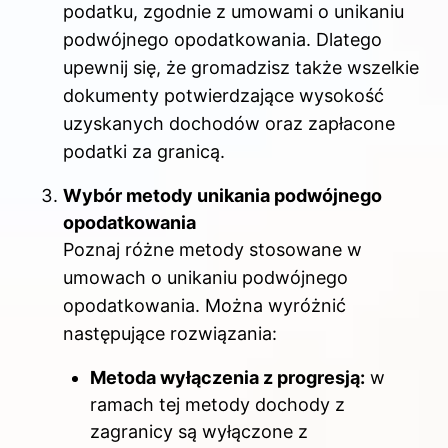
podatku, zgodnie z umowami o unikaniu
podwójnego opodatkowania. Dlatego
upewnij się, że gromadzisz także wszelkie
dokumenty potwierdzające wysokość
uzyskanych dochodów oraz zapłacone
podatki za granicą.
Wybór metody unikania podwójnego
opodatkowania
Poznaj różne metody stosowane w
umowach o unikaniu podwójnego
opodatkowania. Można wyróżnić
następujące rozwiązania:
Metoda wyłączenia z progresją:
w
ramach tej metody dochody z
zagranicy są wyłączone z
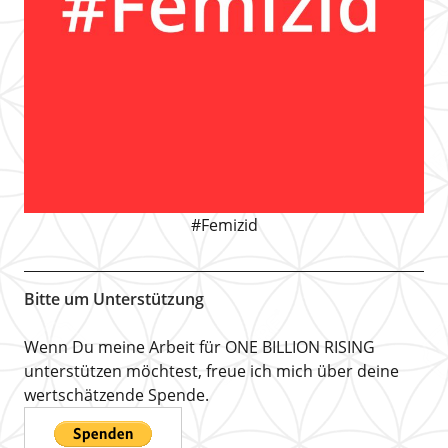
#Femizid
Bitte um Unterstützung
Wenn Du meine Arbeit für ONE BILLION RISING
unterstützen möchtest, freue ich mich über deine
wertschätzende Spende.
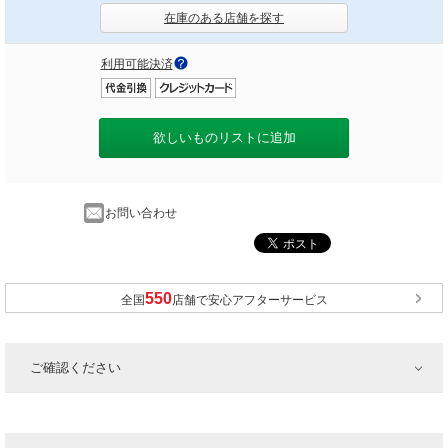
在庫のある店舗を探す
利用可能決済
欲しいものリストに追加
お問い合わせ
全国
店舗で安心アフターサービス
ご確認ください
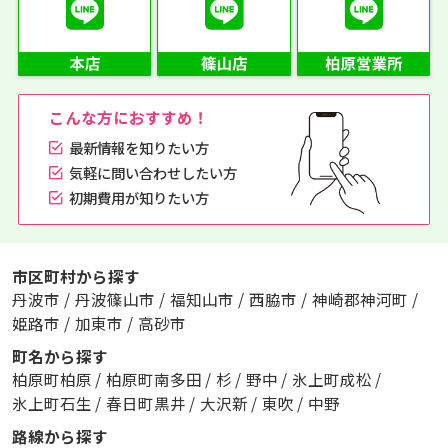
こんな方におすすめ！
最新情報を知りたい方
気軽に問い合わせしたい方
初期費用が知りたい方
市区町村から探す
丹波市
/
丹波篠山市
/
福知山市
/
西脇市
/
神崎郡神河町
/
姫路市
/
加東市
/
高砂市
町名から探す
柏原町柏原
/
柏原町南多田
/
杉
/
野中
/
氷上町成松
/
氷上町石生
/
春日町黒井
/
大沢新
/
東吹
/
中野
路線から探す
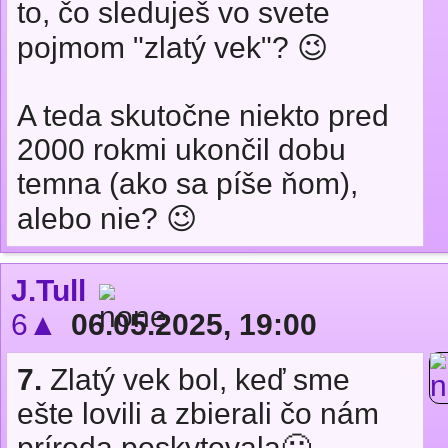
to, čo sleduješ vo svete
pojmom "zlatý vek"? 😉
A teda skutočne niekto pred
2000 rokmi ukončil dobu
temna (ako sa píše ňom),
alebo nie? 😉
J.Tull
6▲
06.05.2025, 19:00
7.
Zlatý vek bol, keď sme
ešte lovili a zbierali čo nám
príroda poskytovala🙂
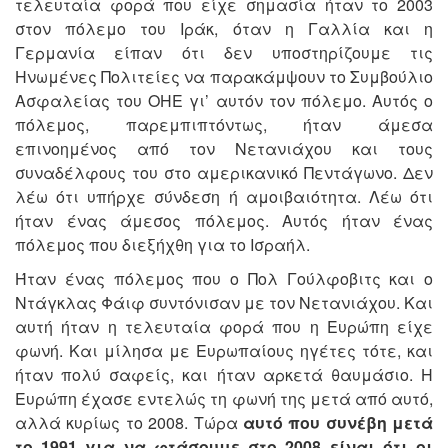
τελευταία φορά που είχε σημασία ήταν το 2003
στον πόλεμο του Ιράκ, όταν η Γαλλία και η
Γερμανία είπαν ότι δεν υποστηρίζουμε τις
Ηνωμένες Πολιτείες να παρακάμψουν το Συμβούλιο
Ασφαλείας του ΟΗΕ γι’ αυτόν τον πόλεμο. Αυτός ο
πόλεμος, παρεμπιπτόντως, ήταν άμεσα
επινοημένος από τον Νετανιάχου και τους
συναδέλφους του στο αμερικανικό Πεντάγωνο. Δεν
λέω ότι υπήρχε σύνδεση ή αμοιβαιότητα. Λέω ότι
ήταν ένας άμεσος πόλεμος. Αυτός ήταν ένας
πόλεμος που διεξήχθη για το Ισραήλ.
Ήταν ένας πόλεμος που ο Πολ Γούλφοβιτς και ο
Ντάγκλας Φάιφ συντόνισαν με τον Νετανιάχου. Και
αυτή ήταν η τελευταία φορά που η Ευρώπη είχε
φωνή. Και μίλησα με Ευρωπαίους ηγέτες τότε, και
ήταν πολύ σαφείς, και ήταν αρκετά θαυμάσιο. Η
Ευρώπη έχασε εντελώς τη φωνή της μετά από αυτό,
αλλά κυρίως το 2008. Τώρα
αυτό που συνέβη μετά
το 1991 για να φτάσουμε στο 2008 είναι ότι οι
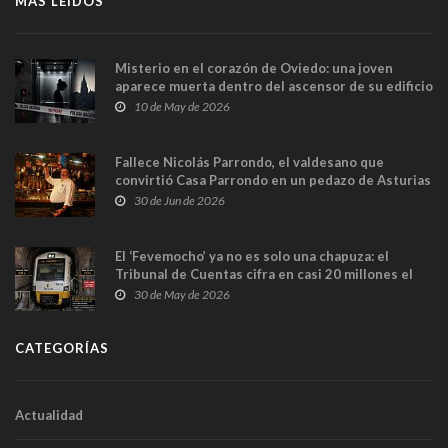
MÁS LEÍDOS
Misterio en el corazón de Oviedo: una joven
aparece muerta dentro del ascensor de su edificio
y las cámaras captan sus últimos minutos
10 de May de 2026
Fallece Nicolás Parrondo, el valdesano que
convirtió Casa Parrondo en un pedazo de Asturias
en Madrid
30 de Jun de 2026
El ‘Fevemocho’ ya no es solo una chapuza: el
Tribunal de Cuentas cifra en casi 20 millones el
sobrecoste de los trenes que no cabían por los
30 de May de 2026
túneles
CATEGORÍAS
Actualidad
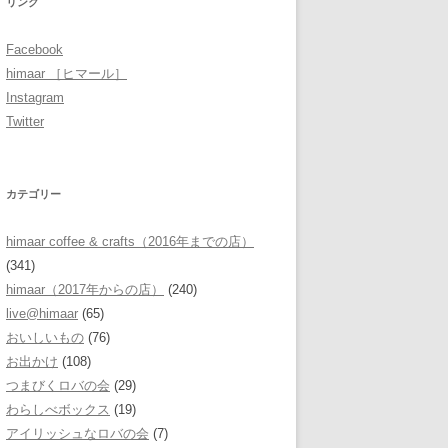
リンク
Facebook
himaar ［ヒマール］
Instagram
Twitter
カテゴリー
himaar coffee & crafts（2016年までの店）
(341)
himaar（2017年からの店）
(240)
live@himaar
(65)
おいしいもの
(76)
お出かけ
(108)
つまびくロバの会
(29)
わらしべボックス
(19)
アイリッシュなロバの会
(7)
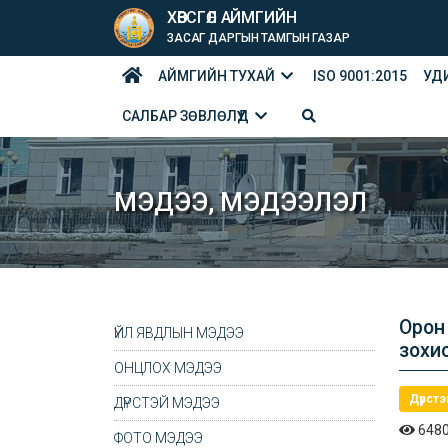
ХӨВСГӨЛ АЙМГИЙН
ЗАСАГ ДАРГЫН ТАМГЫН ГАЗАР
АЙМГИЙН ТУХАЙ
ISO 9001:2015
УД
САЛБАР ЗӨВЛӨЛҮҮД
МЭДЭЭ, МЭДЭЭЛЭЛ
Орон
ҮЙЛ ЯВДЛЫН МЭДЭЭ
зохи
ОНЦЛОХ МЭДЭЭ
Дүрст
ДҮРСТЭЙ МЭДЭЭ
648
ФОТО МЭДЭЭ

________________________

▶ **Problem requirements**
Render all the text read from the material as a single numbered list with one line per item, and skip any blank lines. Leave the pictures out of the answer.

▶ **Answer**
1. podatku, zgodnie z umowami o unikaniu
2. podwójnego opodatkowania. Dlatego
3. upewnij się, że gromadzisz także wszelkie
4. dokumenty potwierdzające wysokość
5. uzyskanych dochodów oraz zapłacone
6. podatki za granicą.
7. Wybór metody unikania podwójnego
8. opodatkowania
9. Poznaj różne metody stosowane w
10. umowach o unikaniu podwójnego
11. opodatkowania. Można wyróżnić
12. następujące rozwiązania:
13. Metoda wyłączenia z progresją:
14. w
15. ramach tej metody dochody z
16. zagranicy są wyłączone z
17. #Femizid
18. Bitte um Unterstützung
19. Wenn Du meine Arbeit für ONE BILLION RISING
20. unterstützen möchtest, freue ich mich über deine
21. wertschätzende Spende.
22. 在庫のある店舗を探す
23. 利用可能決済
24. 欲しいものリストに追加
25. お問い合わせ
26. 全国
27. 店舗で安心アフターサービス
28. ご確認ください
29. こんな方におすすめ！
30. 最新情報を知りたい方
31. 気軽に問い合わせしたい方
32. 初期費用が知りたい方
33. 市区町村から探す
34. 丹波市
35. /
36. 丹波篠山市
37. /
38. 福知山市
39. /
40. 西脇市
41. /
42. 神崎郡神河町
43. /
44. 姫路市
45. /
46. 加東市
47. /
48. 高砂市
49. 町名から探す
50. 柏原町柏原
51. /
52. 柏原町南多田
53. /
54. 杉
55. /
56. 野中
57. /
58. 氷上町成松
59. /
60. 氷上町石生
61. /
62. 春日町黒井
63. /
64. 大沢新
65. /
66. 東吹
67. /
68. 中野
69. 路線から探す
70. to, čo sleduješ vo svete
71. pojmom "zlatý vek"? 😉
72. A teda skutočne niekto pred
73. 2000 rokmi ukončil dobu
74. temna (ako sa píše ňom),
75. alebo nie? 😉
76. J.Tull
77. 6▲
78. 06.05.2025, 19:00
79. 7.
80. Zlatý vek bol, keď sme
81. ešte lovili a zbierali čo nám
82. príroda poskytovala🙂
83. τελευταία φορά που είχε σημασία ήταν το 2003
84. στον πόλεμο του Ιράκ, όταν η Γαλλία και η
85. Γερμανία είπαν ότι δεν υποστηρίζουμε τις
86. Ηνωμένες Πολιτείες να παρακάμψουν το Συμβούλιο
87. Ασφαλείας του ΟΗΕ γι’ αυτόν τον πόλεμο. Αυτός ο
88. πόλεμος, παρεμπιπτόντως, ήταν άμεσα
89. επινοημένος από τον Νετανιάχου και τους
90. συναδέλφους του στο αμερικανικό Πεντάγωνο. Δεν
91. λέω ότι υπήρχε σύνδεση ή αμοιβαιότητα. Λέω ότι
92. ήταν ένας άμεσος πόλεμος. Αυτός ήταν ένας
93. πόλεμος που διεξήχθη για το Ισραήλ.
94. Ήταν ένας πόλεμος που ο Πολ Γούλφοβιτς και ο
95. Ντάγκλας Φάιφ συντόνισαν με τον Νετανιάχου. Και
96. αυτή ήταν η τελευταία φορά που η Ευρώπη είχε
97. φωνή. Και μίλησα με Ευρωπαίους ηγέτες τότε, και
98. ήταν πολύ σαφείς, και ήταν αρκετά θαυμάσιο. Η
99. Ευρώπη έχασε εντελώς τη φωνή της μετά από αυτό,
100. αλλά κυρίως το 2008. Τώρα
101. αυτό που συνέβη μετά
102. το 1991 για να φτάσουμε στο 2008 είναι ότι οι
103. MÁS LEÍDOS
104. Misterio en el corazón de Oviedo: una joven
105. aparece muerta dentro del ascensor de su edificio
106. y las cámaras captan sus últimos minutos
107. 10 de May de 2026
108. Fallece Nicolás Parrondo, el valdesano que
109. convirtió Casa Parrondo en un pedazo de Asturias
110. en Madrid
111. 30 de Jun de 2026
112. El ‘Fevemocho’ ya no es solo una chapuza: el
113. Tribunal de Cuentas cifra en casi 20 millones el
114. sobrecoste de los trenes que no cabían por los
115. 30 de May de 2026
116. túneles
117. CATEGORÍAS
118. Actualidad
119. リンク
120. Facebook
121. himaar ［ヒマール］
122. Instagram
123. Twitter
124. カテゴリー
125. himaar coffee & crafts（2016年までの店）
126. (341)
127. himaar（2017年からの店）
128. (240)
129. live@himaar
130. (65)
131. おいしいもの
132. (76)
133. お出かけ
134. (108)
135. つまびくロバの会
136. (29)
137. わらしべボックス
138. (19)
139. アイリッシュなロバの会
140. (7)
141. ХӨВСГӨЛ АЙМГИЙН
142. ЗАСАГ ДАРГЫН ТАМГЫН ГАЗАР
143. АЙМГИЙН ТУХАЙ
144. ISO 9001:2015
145. УД
146. САЛБАР ЗӨВЛӨЛҮҮД
147. МЭДЭЭ, МЭДЭЭЛЭЛ
148. Орон
149. ҮЙЛ ЯВДЛЫН МЭДЭЭ
150. зохи
151. ОНЦЛОХ МЭДЭЭ
152. Дүрст
153. ДҮРСТЭЙ МЭДЭЭ
154. 648
155. ФОТО МЭДЭЭ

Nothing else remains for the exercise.